QUOTED PASSAGE:
◇ ◇ ◇ ◇ ◇ ◇ ◇

The girls walking past all carry bags of shopping that they’ve done, and even though they’ve obviously been buying clothes for themselves, they all look unimpressed. All of them. As though they’ve done it under pain of unpopularity only, and not because they wanted to. Each girl is dressed after an unflattering fashion, though no doubt each and every one of them believes that they look hip, chic, or cool. The colours vary: blue, pink, green, black. Shoes are tan, black, red; they’re boots, thongs, slip-ons, sandals, crocs. They wear skirts, shorts, long shorts, short pants, overalls, t-shirts, fluffy blouses. In short, they wear just about anything.
The bags that they carry are square or rectangular, just like the environment they’re passing through on their way to anywhere else, and when they disappear around the corner near the Midwest Trader the rigid environment is undisturbed, doesn’t even notice their passing. Blink and you won’t even see them go; the squareness of the edges reclaim their sharpness, unsullied by the varied shapes of humanity that pass them by.
The corner is almost untouchable, timeless. It is not beautified. It is not clean, or lovely, or pleasant. But it is quiet and distant, though it’s but metres from a core shopping and eating strip. And that is where its man-made, harsh, bland charm comes from.

◇ ◇ ◇ ◇ ◇ ◇ ◇

YOUR TASKS:
1. Near which business do the girls in the street-corner passage disappear around the corner?
2. Reproduce the street-corner passage, beginning at the words "The corner is" and stopping after "charm comes from.".
The rows that come next are separate material, apart from the street-corner passage.

Stored data
◇ ◇ ◇ ◇ ◇ ◇ ◇

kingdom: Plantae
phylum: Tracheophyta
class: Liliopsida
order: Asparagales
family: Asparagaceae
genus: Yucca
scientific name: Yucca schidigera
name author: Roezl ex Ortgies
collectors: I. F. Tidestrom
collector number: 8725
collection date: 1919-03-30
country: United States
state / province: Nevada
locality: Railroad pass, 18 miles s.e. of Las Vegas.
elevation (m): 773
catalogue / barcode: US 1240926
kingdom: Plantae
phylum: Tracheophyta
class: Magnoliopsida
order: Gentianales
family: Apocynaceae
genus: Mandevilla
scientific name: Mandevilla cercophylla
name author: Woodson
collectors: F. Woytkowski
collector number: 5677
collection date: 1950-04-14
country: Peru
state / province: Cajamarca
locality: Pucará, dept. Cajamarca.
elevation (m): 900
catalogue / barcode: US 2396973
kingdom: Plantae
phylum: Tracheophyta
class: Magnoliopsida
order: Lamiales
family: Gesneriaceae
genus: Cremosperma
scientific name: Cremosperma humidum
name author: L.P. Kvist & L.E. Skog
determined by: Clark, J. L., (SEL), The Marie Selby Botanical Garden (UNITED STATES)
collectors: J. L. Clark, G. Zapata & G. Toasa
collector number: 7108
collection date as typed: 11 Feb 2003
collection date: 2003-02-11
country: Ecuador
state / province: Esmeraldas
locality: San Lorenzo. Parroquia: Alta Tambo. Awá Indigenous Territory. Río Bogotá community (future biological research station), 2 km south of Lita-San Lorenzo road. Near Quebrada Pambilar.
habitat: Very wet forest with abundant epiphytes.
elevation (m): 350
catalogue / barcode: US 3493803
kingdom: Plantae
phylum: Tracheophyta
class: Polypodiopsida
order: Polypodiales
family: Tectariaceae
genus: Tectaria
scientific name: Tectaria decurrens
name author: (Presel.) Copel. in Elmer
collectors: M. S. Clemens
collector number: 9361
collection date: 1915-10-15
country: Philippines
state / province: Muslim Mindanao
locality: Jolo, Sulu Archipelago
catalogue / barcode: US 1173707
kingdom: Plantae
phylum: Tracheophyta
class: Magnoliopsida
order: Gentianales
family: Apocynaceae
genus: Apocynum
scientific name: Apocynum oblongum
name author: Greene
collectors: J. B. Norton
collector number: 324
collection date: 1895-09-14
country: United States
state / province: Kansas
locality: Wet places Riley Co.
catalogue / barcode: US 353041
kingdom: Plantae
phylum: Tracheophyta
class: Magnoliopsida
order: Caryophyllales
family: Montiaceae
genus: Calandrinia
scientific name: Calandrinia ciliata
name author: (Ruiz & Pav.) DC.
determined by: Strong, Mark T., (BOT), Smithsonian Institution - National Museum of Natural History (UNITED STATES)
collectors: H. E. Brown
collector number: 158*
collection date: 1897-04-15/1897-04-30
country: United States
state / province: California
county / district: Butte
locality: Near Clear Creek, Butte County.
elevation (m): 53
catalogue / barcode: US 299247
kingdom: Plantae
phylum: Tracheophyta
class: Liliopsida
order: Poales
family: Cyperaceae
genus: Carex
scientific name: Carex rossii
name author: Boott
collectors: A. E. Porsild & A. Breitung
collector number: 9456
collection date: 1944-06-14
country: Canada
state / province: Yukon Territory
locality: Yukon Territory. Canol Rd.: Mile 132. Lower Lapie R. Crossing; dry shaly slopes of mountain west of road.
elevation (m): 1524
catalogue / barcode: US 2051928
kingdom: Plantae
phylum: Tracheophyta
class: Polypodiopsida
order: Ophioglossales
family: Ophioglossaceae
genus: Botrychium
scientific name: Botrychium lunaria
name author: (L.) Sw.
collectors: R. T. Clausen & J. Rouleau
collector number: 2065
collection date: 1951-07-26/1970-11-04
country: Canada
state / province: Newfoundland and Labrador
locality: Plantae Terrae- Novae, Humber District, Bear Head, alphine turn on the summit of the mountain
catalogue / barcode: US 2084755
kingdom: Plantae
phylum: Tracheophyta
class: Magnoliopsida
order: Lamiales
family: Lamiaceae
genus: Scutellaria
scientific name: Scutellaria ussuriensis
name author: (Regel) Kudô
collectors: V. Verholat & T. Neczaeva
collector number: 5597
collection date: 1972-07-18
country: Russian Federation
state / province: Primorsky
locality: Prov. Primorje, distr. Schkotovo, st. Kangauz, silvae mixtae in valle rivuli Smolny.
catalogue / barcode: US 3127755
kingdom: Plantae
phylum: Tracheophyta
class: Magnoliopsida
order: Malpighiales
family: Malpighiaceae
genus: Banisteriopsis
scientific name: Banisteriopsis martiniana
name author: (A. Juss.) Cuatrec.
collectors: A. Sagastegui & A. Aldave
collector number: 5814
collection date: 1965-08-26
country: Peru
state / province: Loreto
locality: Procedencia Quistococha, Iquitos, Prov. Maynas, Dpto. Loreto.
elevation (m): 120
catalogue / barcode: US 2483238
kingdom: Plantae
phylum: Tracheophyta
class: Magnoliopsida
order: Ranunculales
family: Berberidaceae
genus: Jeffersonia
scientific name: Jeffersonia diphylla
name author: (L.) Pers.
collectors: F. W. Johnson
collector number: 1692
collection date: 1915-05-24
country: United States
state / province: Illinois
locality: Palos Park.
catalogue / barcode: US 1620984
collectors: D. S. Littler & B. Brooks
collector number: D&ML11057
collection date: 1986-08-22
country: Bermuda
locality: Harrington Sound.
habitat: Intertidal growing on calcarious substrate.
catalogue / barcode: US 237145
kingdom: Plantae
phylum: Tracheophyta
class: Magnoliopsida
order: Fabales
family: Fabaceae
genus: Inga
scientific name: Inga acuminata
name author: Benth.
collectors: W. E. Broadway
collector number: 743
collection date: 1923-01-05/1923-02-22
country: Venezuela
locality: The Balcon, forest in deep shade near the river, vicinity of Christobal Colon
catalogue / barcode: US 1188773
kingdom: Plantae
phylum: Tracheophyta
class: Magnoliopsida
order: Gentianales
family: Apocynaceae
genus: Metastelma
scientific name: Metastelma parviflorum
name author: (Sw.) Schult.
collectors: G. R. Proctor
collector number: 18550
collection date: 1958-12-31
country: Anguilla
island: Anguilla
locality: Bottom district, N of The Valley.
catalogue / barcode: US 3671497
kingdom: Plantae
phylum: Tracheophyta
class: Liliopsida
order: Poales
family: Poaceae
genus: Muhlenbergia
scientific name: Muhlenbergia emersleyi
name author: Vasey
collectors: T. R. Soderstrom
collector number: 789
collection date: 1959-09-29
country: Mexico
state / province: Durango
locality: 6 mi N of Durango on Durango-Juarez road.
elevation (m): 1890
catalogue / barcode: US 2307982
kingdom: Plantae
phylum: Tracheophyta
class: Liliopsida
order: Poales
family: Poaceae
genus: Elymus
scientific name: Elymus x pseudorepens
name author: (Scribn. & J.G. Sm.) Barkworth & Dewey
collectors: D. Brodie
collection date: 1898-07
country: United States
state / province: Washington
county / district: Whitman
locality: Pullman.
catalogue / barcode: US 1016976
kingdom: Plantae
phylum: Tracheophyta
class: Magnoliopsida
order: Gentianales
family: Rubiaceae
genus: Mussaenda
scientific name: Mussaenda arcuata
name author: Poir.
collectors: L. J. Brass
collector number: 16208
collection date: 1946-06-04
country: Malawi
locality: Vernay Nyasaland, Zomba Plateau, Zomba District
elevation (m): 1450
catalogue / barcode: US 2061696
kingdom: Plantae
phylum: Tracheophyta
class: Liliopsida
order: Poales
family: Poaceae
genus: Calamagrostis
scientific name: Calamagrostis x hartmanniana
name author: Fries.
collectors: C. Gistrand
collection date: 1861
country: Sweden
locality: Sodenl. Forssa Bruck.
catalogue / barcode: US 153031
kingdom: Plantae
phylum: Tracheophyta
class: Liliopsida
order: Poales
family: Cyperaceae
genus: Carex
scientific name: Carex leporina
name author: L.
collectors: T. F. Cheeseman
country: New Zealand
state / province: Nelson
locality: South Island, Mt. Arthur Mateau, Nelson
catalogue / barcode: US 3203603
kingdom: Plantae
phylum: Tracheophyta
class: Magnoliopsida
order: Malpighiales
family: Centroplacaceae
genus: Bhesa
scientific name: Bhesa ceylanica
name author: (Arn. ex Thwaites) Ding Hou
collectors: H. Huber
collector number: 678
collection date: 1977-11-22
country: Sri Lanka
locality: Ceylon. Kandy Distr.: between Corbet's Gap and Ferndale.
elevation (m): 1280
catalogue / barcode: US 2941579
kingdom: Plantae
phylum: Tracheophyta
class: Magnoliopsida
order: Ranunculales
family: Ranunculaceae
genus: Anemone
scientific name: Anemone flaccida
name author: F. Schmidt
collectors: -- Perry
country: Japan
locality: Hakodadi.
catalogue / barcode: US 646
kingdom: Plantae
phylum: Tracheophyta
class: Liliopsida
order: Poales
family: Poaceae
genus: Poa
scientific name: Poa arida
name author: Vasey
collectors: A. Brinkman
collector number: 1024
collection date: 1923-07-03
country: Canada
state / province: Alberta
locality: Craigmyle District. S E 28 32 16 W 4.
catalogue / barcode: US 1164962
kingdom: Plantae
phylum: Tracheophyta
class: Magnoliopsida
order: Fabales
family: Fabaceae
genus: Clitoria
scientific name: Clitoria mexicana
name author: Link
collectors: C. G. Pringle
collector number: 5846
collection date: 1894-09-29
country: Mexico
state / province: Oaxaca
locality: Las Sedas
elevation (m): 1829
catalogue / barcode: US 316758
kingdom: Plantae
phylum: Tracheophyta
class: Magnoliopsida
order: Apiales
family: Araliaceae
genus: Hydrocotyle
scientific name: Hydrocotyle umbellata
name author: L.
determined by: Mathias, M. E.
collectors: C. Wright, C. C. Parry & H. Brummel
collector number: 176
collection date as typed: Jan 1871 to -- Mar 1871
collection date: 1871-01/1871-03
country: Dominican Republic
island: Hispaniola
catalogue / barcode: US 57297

◇ ◇ ◇ ◇ ◇ ◇ ◇

ANSWERS:
1. The Midwest Trader.

2.
The corner is almost untouchable, timeless. It is not beautified. It is not clean, or lovely, or pleasant. But it is quiet and distant, though it’s but metres from a core shopping and eating strip. And that is where its man-made, harsh, bland charm comes from.